A typical American restaurant meal is more like dinner for two. Dr. Nestle said restaurants have resisted her suggestion to serve half the amount of food for about a third the price. She recently found at one New York restaurant that a “personal-size pizza” contained 2,100 calories, the amount the average woman needs in a day.
“And that didn’t include the soda and dessert,” she said. “Unless you’re in the kitchen watching what the chef is doing, you have no idea how many calories are being packed into a given dish.”
Health claims for foods are another seductive factor encouraging overconsumption, Dr. Nestle said. She’s found that words imparting “a health aura — like ‘organic’ or ‘low-fat’ or ‘heart-healthy’ — can prompt people to forget about calories.”
Ending Excess
The human body has a very complex and redundant system to make sure the brain gets the sugar calories it needs to function, Dr. Nestle and Dr. Nesheim explain in their book. At least 100 different hormones, enzymes and other chemicals — with more likely to be discovered — act to regulate appetite and to assure that people eat enough to maintain brain function.
But it is these very systems that go into overdrive during starvation (translation: a reduced-calorie diet), making it so difficult for people to lose weight.
As seductive as the current food environment is, it is still easier not to gain excess weight in the first place. Most people seriously underestimate how much they eat. For example, participants in the Nurses’ Health Study report consuming 1,600 calories a day, but their body mass index on average is 26 or higher — well into the overweight range and supported by many more calories than the women seem to think they are eating.
“I don’t count calories, and I don’t recommend counting calories,” Dr. Nestle said. “I recommend eating food. You have to pay attention to eating better and in moderation: plenty of fruits and vegetables, lean meats, and whole grains in reasonable portions, and not too much junk food.”

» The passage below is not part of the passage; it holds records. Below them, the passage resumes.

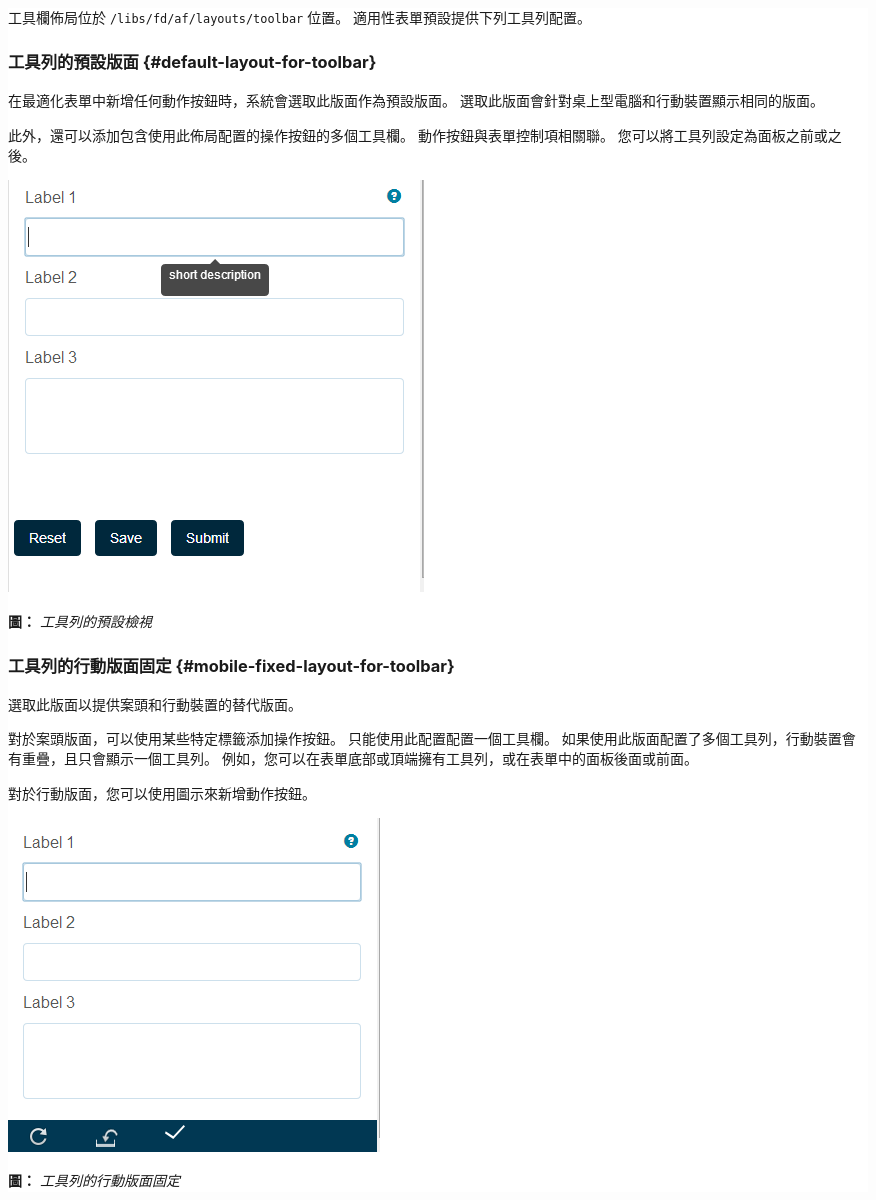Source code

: 工具欄佈局位於 `/libs/fd/af/layouts/toolbar` 位置。 適用性表單預設提供下列工具列配置。

### 工具列的預設版面 {#default-layout-for-toolbar}

在最適化表單中新增任何動作按鈕時，系統會選取此版面作為預設版面。 選取此版面會針對桌上型電腦和行動裝置顯示相同的版面。

此外，還可以添加包含使用此佈局配置的操作按鈕的多個工具欄。 動作按鈕與表單控制項相關聯。 您可以將工具列設定為面板之前或之後。

![工具列的預設檢視](assets/toolbar_layout_default.png)

**圖：** *工具列的預設檢視*

### 工具列的行動版面固定 {#mobile-fixed-layout-for-toolbar}

選取此版面以提供案頭和行動裝置的替代版面。

對於案頭版面，可以使用某些特定標籤添加操作按鈕。 只能使用此配置配置一個工具欄。 如果使用此版面配置了多個工具列，行動裝置會有重疊，且只會顯示一個工具列。 例如，您可以在表單底部或頂端擁有工具列，或在表單中的面板後面或前面。

對於行動版面，您可以使用圖示來新增動作按鈕。

![工具列的行動版面固定](assets/toolbar_layout_mobile_fixed.png)

**圖：** *工具列的行動版面固定*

She applauded the current campaign by the New York City Department of Health and Mental Hygiene to get people to stop “pouring on the calories” by consuming fewer sugar-sweetened soft drinks.
Dr. Nestle and Dr. Nesheim also review the weight-regulating effects of different sources of calories. Is it high-fructose corn syrup that makes so many people fat? Are other carbohydrates to blame, or fat — or what?
They found scant evidence to support the popular notion that any one nutrient is responsible for our obesity, or that a low-carbohydrate diet is everyone’s secret to success.
Although a diet low in carbs and high in fats and protein may enhance satiety and curb snacking, few people seem able to refrain indefinitely from the carbohydrate-rich foods they love. The long-term effectiveness of low-carb diets for a vast majority of people who try them has yet to be assessed.
“The source of the calories may make a small difference in weight maintenance or loss, but it appears to be much less important than the ability to resist pressures to overeat calories in general,” the authors wrote.
And since most people cannot come close to estimating how many calories they consume or expend in a day, a better way to monitor intake and output, Dr. Nestle said, is to regularly check the notches on one’s belt or numbers on the scale.
“It’s much easier to lose a pound or two than 20 or 30,” she said.
Of course, the amount of calories consumed is not the only factor influencing weight. Calories expended count as well, and the more active people are, even if they are simply fidgety, the better able they are to balance intake with output.